Quando as pessoas deixam de frequentar o comércio, mesmo com a reabertura, não é um movimento meramente passivo. O que à primeira vista parece mera obediência às recomendações das autoridades (ficar em casa), pode se revelar como uma forma de insubordinação que a gente tende a invisibilizar por não se enquadrar no que geralmente se compreende por “insubordinação”. É aquilo que o velho barbudo disse certa vez: “Se a aparência e a essência das coisas coincidissem, a ciência seria desnecessária”.

1 COMENTÁRIO

  1. De fato construir a quarentena (com toda a treta que isso envolve) é o foco das lutas hoje. E muitos trabalhadores tem se indignado cada vez mais com essa tensão (de um lado morrer de covid e de outro da ausência do trabalho) o que é algo pra ser trabalhado ainda mais, deixar claro o que se pretende, a necessidade de nos mantermos fora do trabalho e que as condições de reprodução da nossa existência estejam garantidas, etc.
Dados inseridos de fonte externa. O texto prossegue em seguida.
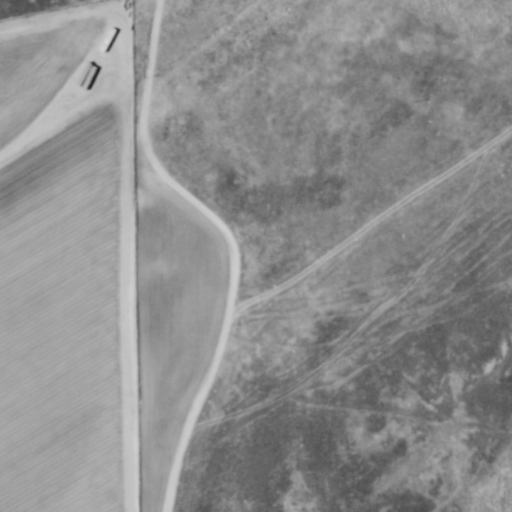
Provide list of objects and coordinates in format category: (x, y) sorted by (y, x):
crop: (56, 324)
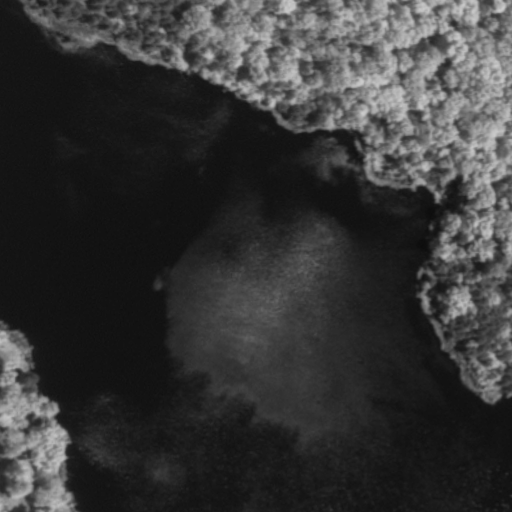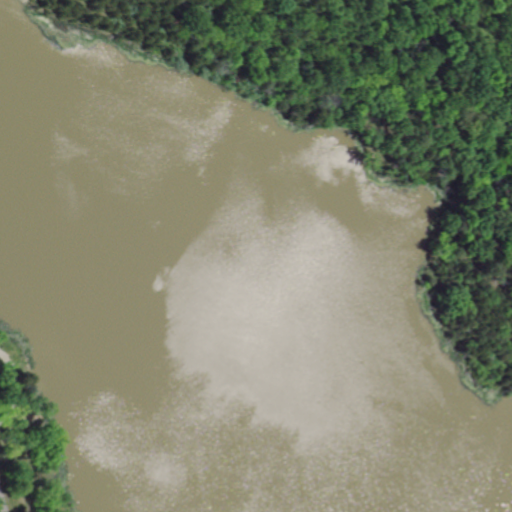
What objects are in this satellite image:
park: (256, 256)
road: (3, 358)
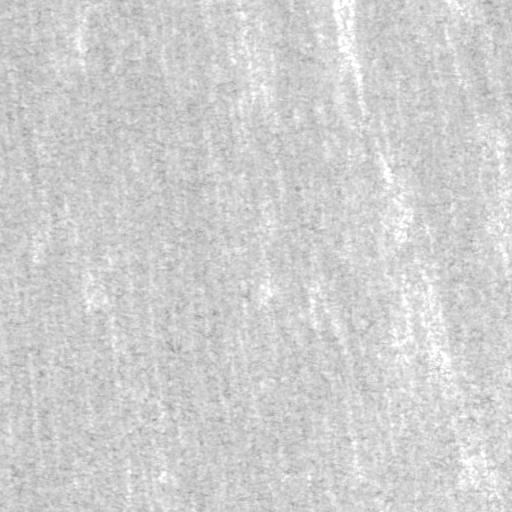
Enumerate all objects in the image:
river: (469, 199)
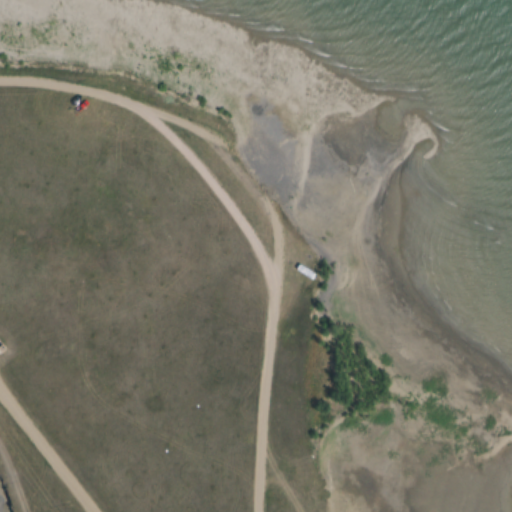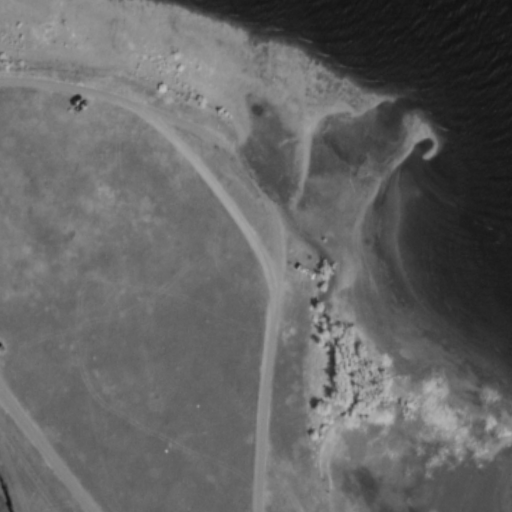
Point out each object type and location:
road: (100, 98)
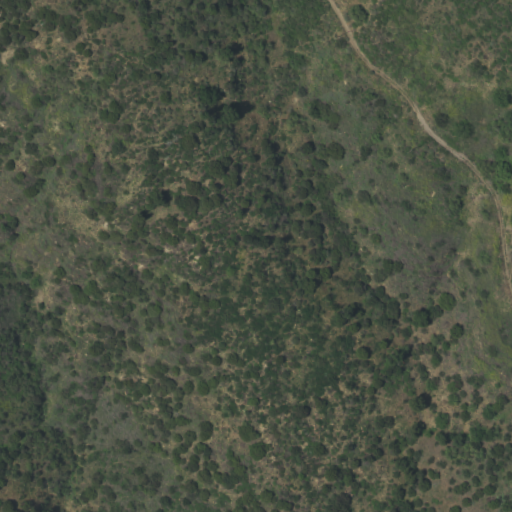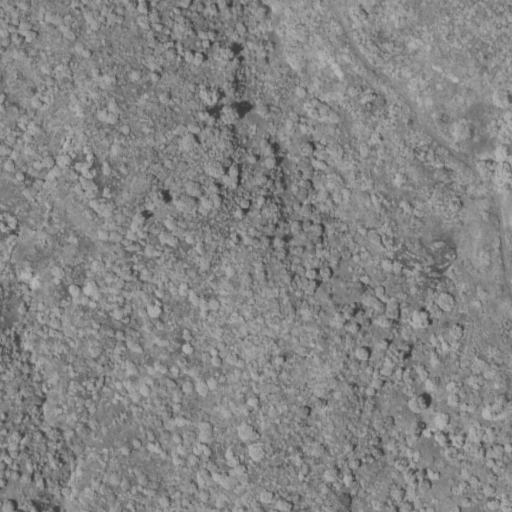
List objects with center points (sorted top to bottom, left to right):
road: (435, 142)
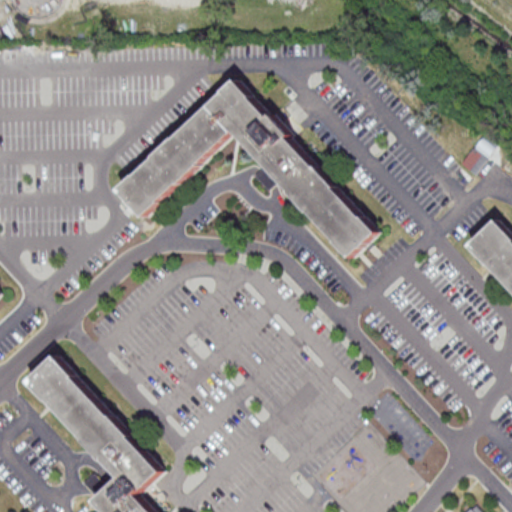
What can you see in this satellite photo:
building: (38, 7)
road: (41, 71)
road: (355, 149)
building: (480, 154)
building: (254, 164)
building: (259, 169)
road: (101, 178)
road: (252, 244)
building: (498, 247)
building: (498, 248)
road: (405, 261)
road: (22, 269)
road: (342, 274)
road: (256, 279)
building: (1, 293)
building: (3, 298)
road: (455, 317)
road: (182, 330)
road: (511, 335)
road: (215, 358)
road: (508, 385)
road: (244, 392)
road: (259, 435)
building: (105, 436)
building: (108, 438)
road: (4, 447)
road: (301, 453)
road: (65, 454)
road: (490, 476)
road: (446, 483)
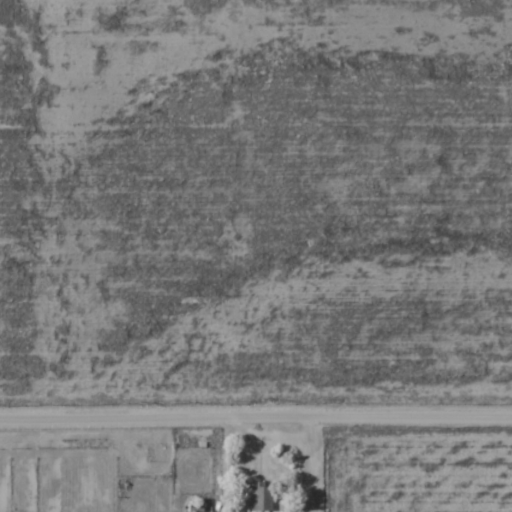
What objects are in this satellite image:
road: (256, 417)
building: (263, 494)
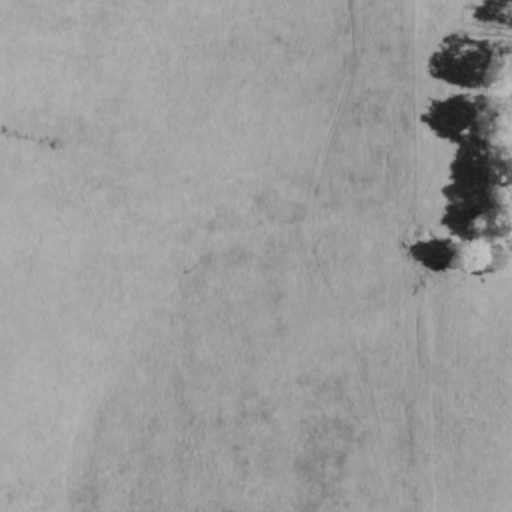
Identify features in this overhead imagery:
river: (502, 135)
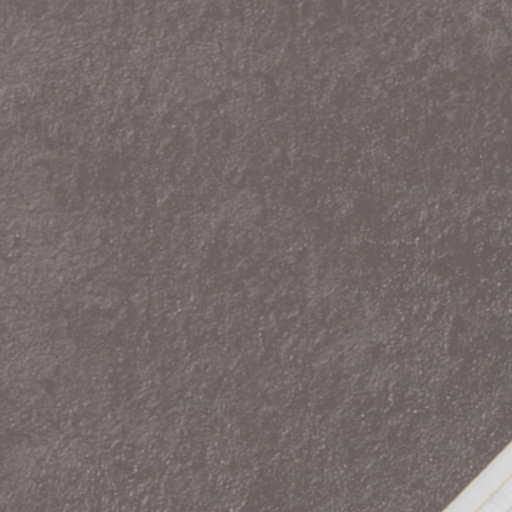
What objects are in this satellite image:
building: (507, 505)
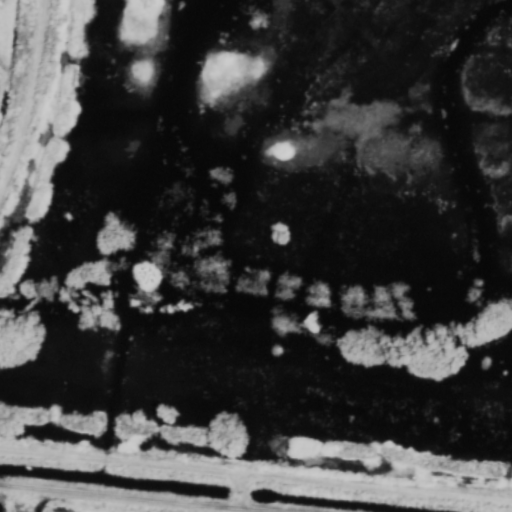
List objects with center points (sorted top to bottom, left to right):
crop: (256, 256)
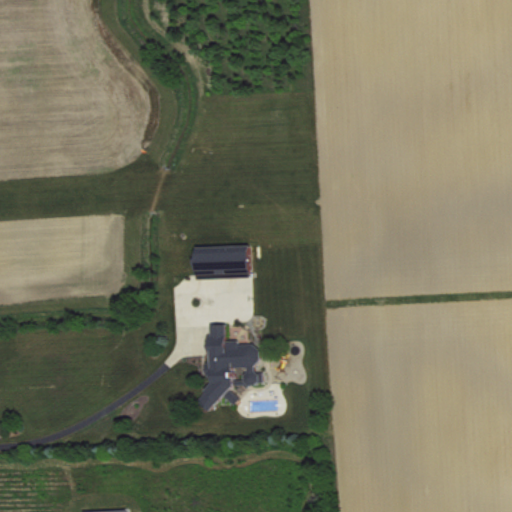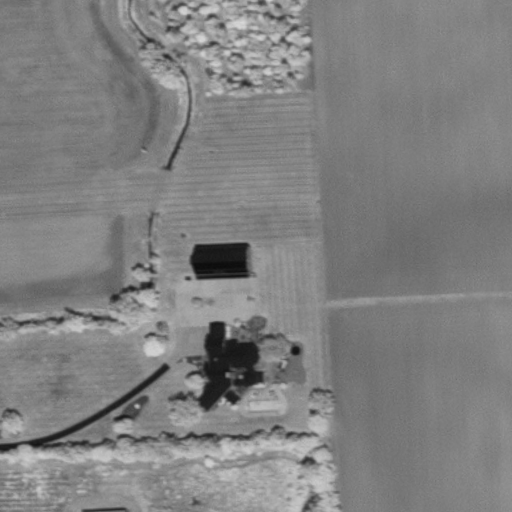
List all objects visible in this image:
building: (237, 366)
road: (102, 412)
building: (123, 511)
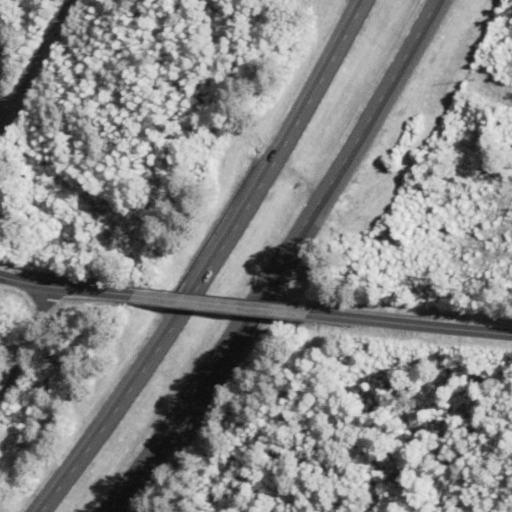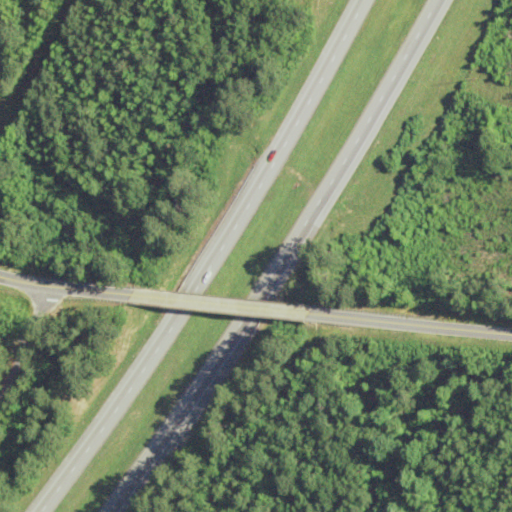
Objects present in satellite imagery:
road: (278, 261)
road: (210, 263)
road: (65, 288)
road: (228, 304)
road: (417, 323)
road: (21, 341)
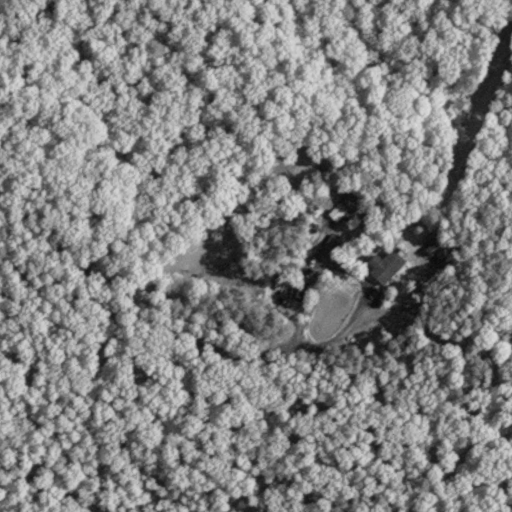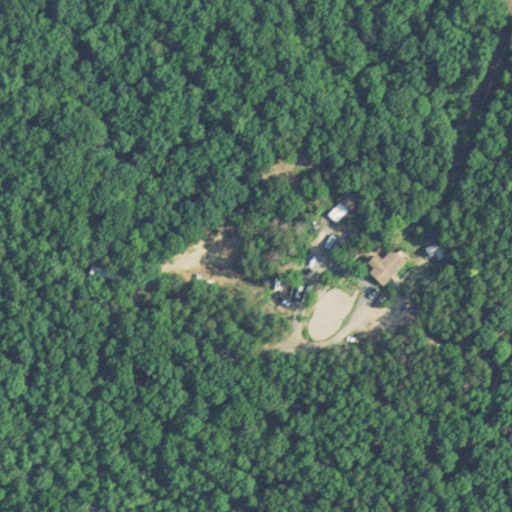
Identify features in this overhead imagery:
building: (342, 205)
building: (384, 265)
road: (87, 471)
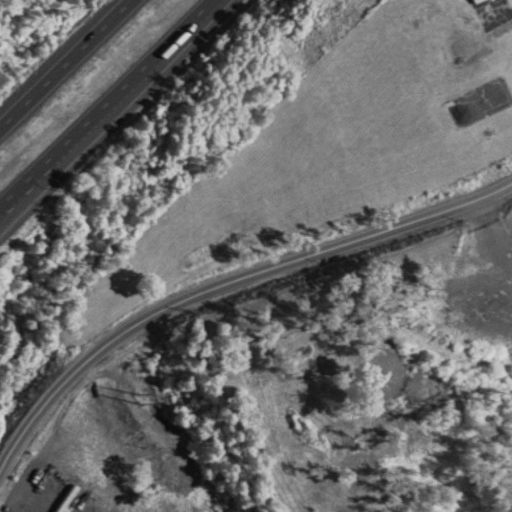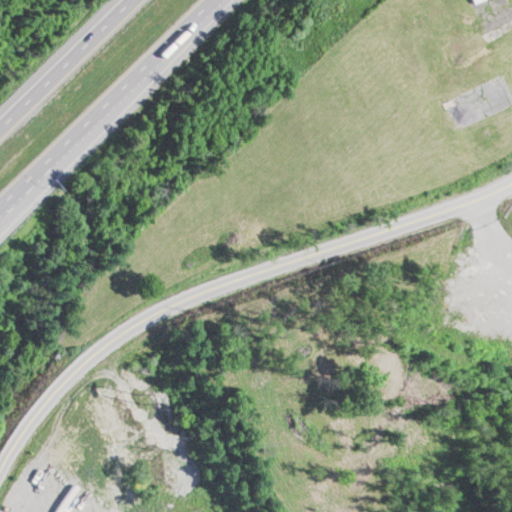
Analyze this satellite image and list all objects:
building: (493, 12)
building: (459, 44)
road: (64, 62)
road: (110, 106)
road: (228, 283)
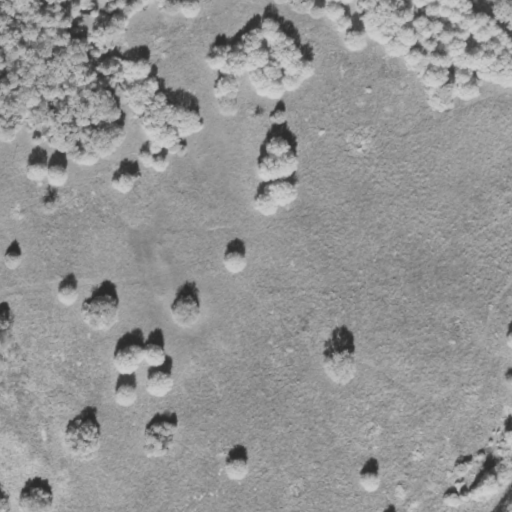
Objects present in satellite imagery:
road: (511, 511)
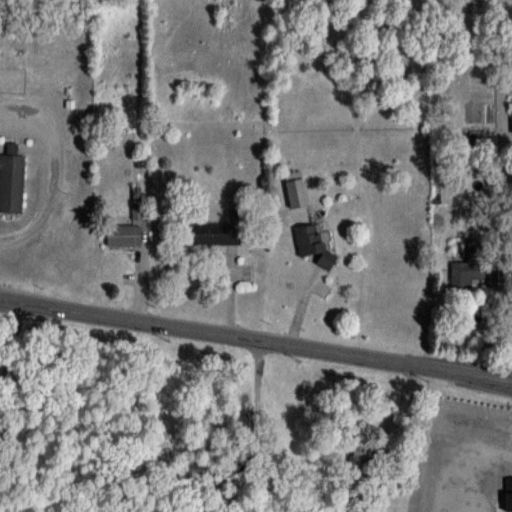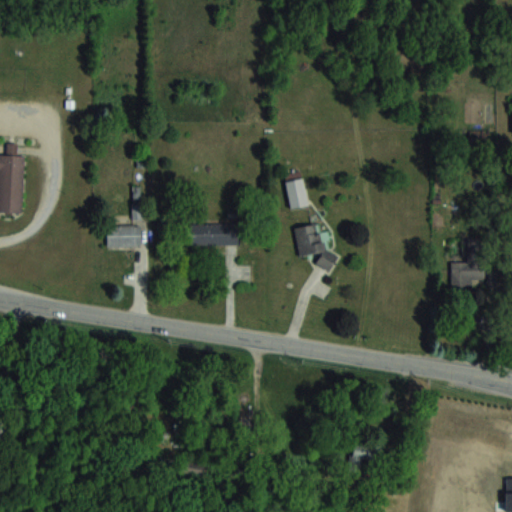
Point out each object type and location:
building: (11, 179)
building: (296, 192)
road: (41, 205)
building: (212, 233)
building: (123, 235)
building: (312, 243)
building: (467, 273)
road: (256, 339)
building: (363, 454)
building: (193, 465)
    O problema é que as tretas de rua são de fato inevitáveis. Eles (e parte de “nós”) imaginavam que as organizações mais tradicionais de esquerda”dirigiriam” esses atos, e parece claro que os ataques sistemáticos (de “perfumaria” muitas vezes) contra os ponto-passivos das “tradições esquerda” foram pra estimular os atos de rua desde 2018. O fato de ter surgido das torcidas organizadas e ter sido maior do que esperado no primeiro domingo foram surpreendentes para todos. De alguma maneira o ato puxado pelas torcidas escapou do quadro de análise e de respostas que o bolsonarismo tinha construído.

    Porém, como ficou claro no segundo domingo, também foram ‘na medida’ dos interesses do “consenso sanitário”, que pretende simplesmente enquadrar o Bozo como um presidente comum, típico da nova república. E foram na medida porque “pequenas” e, no mais, bem enquadradas disciplinarmente. Isto, esta característica, trouxe consigo, até como “apêndice” do consenso sanitário, os oportunistas do PDP (“radical” edition) como “direção legítima” das manifestações do último domingo (Boulos foi alçado pela mídia à representação organizada e legítimo interlocutor dos atos).

    O “problema”, me parece, é que esse foi o primeiro esturro dos trabalhadore contra o que se vive. A pressão cada vez mais acentuada pela política (no mais, genocida) de Estado vai se expressar em tantos outros “esturros”. Pra piorar, nada aponta para um aferrecimento das contradições do cotidiano dos trabalhadores. Acho que é impossível que não aconteçam outros atos, até mesmo pela sobrevivência. E penso que daí os termos da discussão vão se alterar. A defesa da quarentena e da saúde dos trabalhadores pode ter que se entrelaçar com outras tantas manifestações e tretas de rua que, a princípio, não nos pareciam “razoáveis”.